Beyond the primary user, the data surfaced important gaps. Female members showed a broader range of majors than their male counterparts and expressed interest in dedicated programming and space within the chapter. LGBTQ+ and disabled members represented less than 1% of the membership and indicated that meaningful structural reform would be necessary for them to remain active.
The social media audit revealed Instagram as the platform with the greatest reach, surpassing 500 followers with a healthy mix of alumni, current members, and SHPE affiliates across the U.S.
Impact
The research had immediate and measurable impact across three areas.
First, the user personas produced from the data gave chapter leadership a concrete foundation for planning events, marketing campaigns, and programming for the academic year. Decisions that had previously been made on instinct could now be justified with data.
Second, the findings directly enabled a successful grant application. The Associated Students were offering up to $5,000 to campus organizations that could justify their proposed expenditures with evidence of user need and educational impact. Because we had detailed demographic data and a clear picture of what our members wanted, we were able to build a compelling allocations package. We received the full $5,000 grant, funding Arduino classes, Python workshops, Hackathon participation, guest speakers, and recruitment campaigns for the entire academic year.
Third, the social media audit clarified where to invest and where to cut. We discontinued TikTok and Twitter based on low engagement data and concentrated our efforts on Instagram and Facebook where traction was strongest. The audit also surfaced enough email contacts to launch a monthly newsletter, which quickly became a communication channel for both members and community supporters.
Lessons Learned
This project taught me three things that have stayed with me.
The first was about majority data. Over 60% of SHPE SWC members identified as male, and there appeared to be a correlation between that majority status and satisfaction with the chapter as it existed.

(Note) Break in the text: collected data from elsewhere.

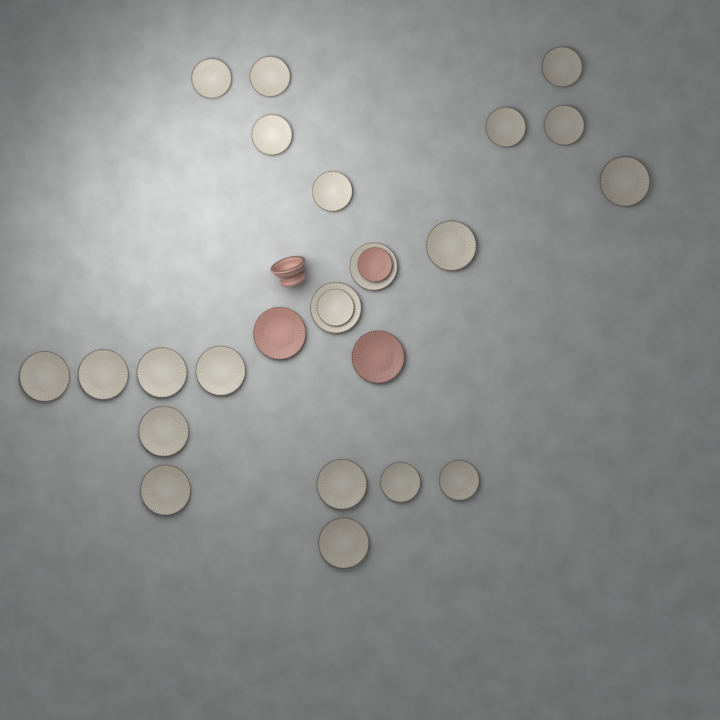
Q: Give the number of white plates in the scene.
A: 22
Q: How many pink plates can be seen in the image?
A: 3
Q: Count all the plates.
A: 25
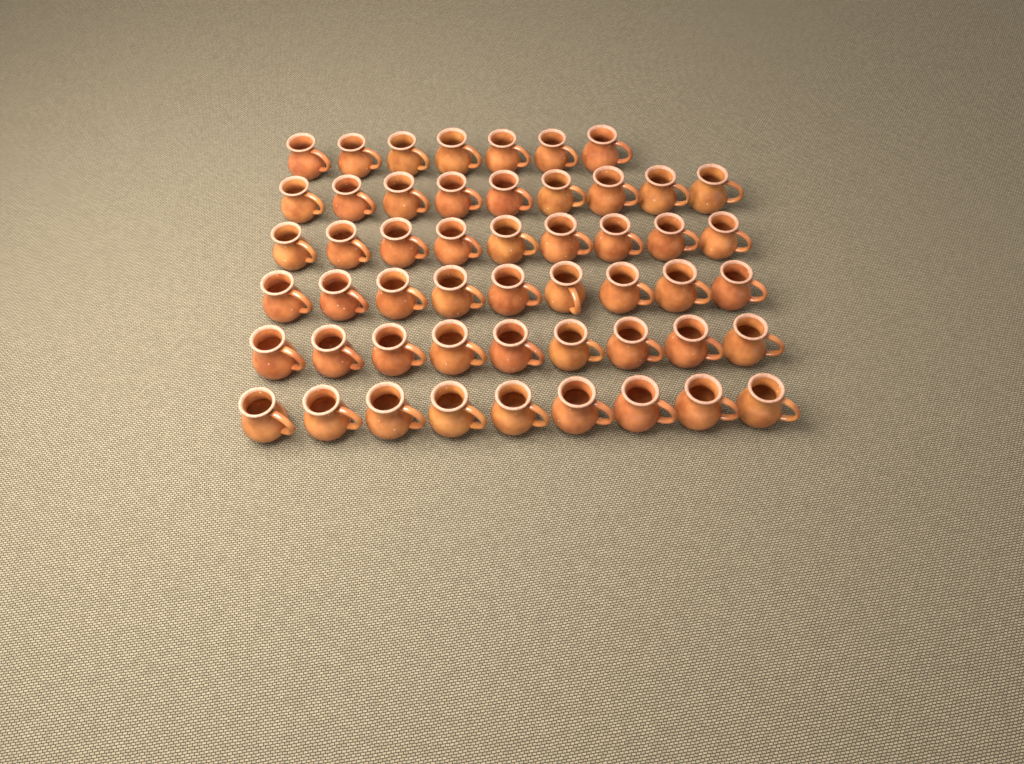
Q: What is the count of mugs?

Correlation does not equal causation, but it was a pattern I could not ignore. It reinforced something I now apply to every research project: the data from your primary user is valuable, but the most actionable insights often come from the people who are not being adequately served. Minority voices surface pain points that majority data simply cannot.
The second was about the power of data in institutional contexts. Securing the full $5,000 grant was only possible because the research gave us something concrete to present. That experience made clear that in any organizational setting, data is not just informative, it is persuasive. A proposal without evidence is a request. A proposal with evidence is an argument.
The third was about collaboration under constraint. Reaching students during a pandemic meant cold outreach to professors I had never met, adapting my pitch to different personalities and levels of willingness. Some required office hour meetings before agreeing to help. Others responded immediately. Learning to meet each of them where they were giving me early experience navigating institutional relationships with flexibility and purpose.